Count the lines in the listing below that contain the word "Если" and report that number alone.

(RECORDS PROVIDED)

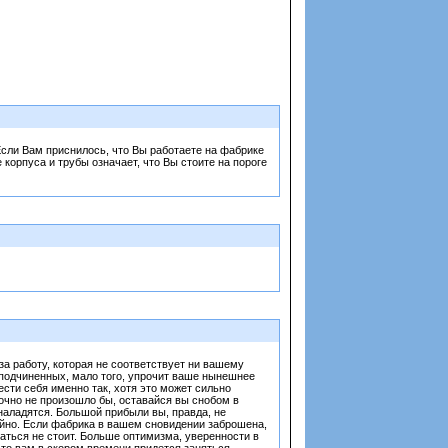
 Если Вам приснилось, что Вы работаете на фабрике
орпуса и трубы означает, что Вы стоите на пороге
за работу, которая не соответствует ни вашему
 подчиненных, мало того, упрочит ваше нынешнее
ести себя именно так, хотя это может сильно
очно не произошло бы, оставайся вы снобом в
аладятся. Большой прибыли вы, правда, не
тойно. Если фабрика в вашем сновидении заброшена,
аться не стоит. Больше оптимизма, уверенности в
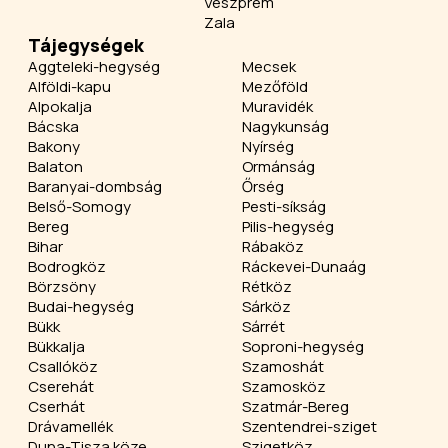
Veszprém
Zala
Tájegységek
Aggteleki-hegység
Mecsek
Alföldi-kapu
Mezőföld
Alpokalja
Muravidék
Bácska
Nagykunság
Bakony
Nyírség
Balaton
Ormánság
Baranyai-dombság
Őrség
Belső-Somogy
Pesti-síkság
Bereg
Pilis-hegység
Bihar
Rábaköz
Bodrogköz
Ráckevei-Dunaág
Börzsöny
Rétköz
Budai-hegység
Sárköz
Bükk
Sárrét
Bükkalja
Soproni-hegység
Csallóköz
Szamoshát
Cserehát
Szamosköz
Cserhát
Szatmár-Bereg
Drávamellék
Szentendrei-sziget
Duna-Tisza köze
Szigetköz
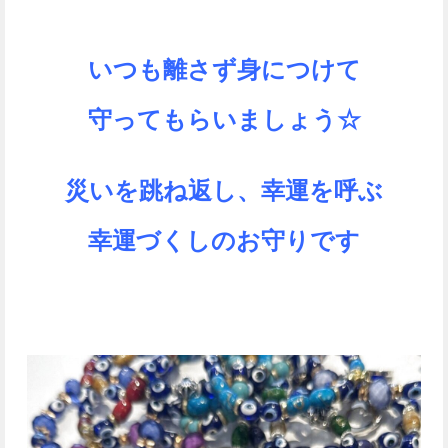
いつも離さず身につけて
守ってもらいましょう☆
災いを跳ね返し、幸運を呼ぶ
幸運づくしのお守りです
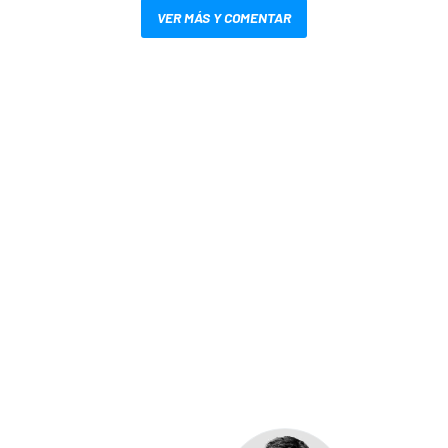
VER MÁS Y COMENTAR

(End RECORDS PROVIDED)

▶ **WRITTEN SOLUTION**:
2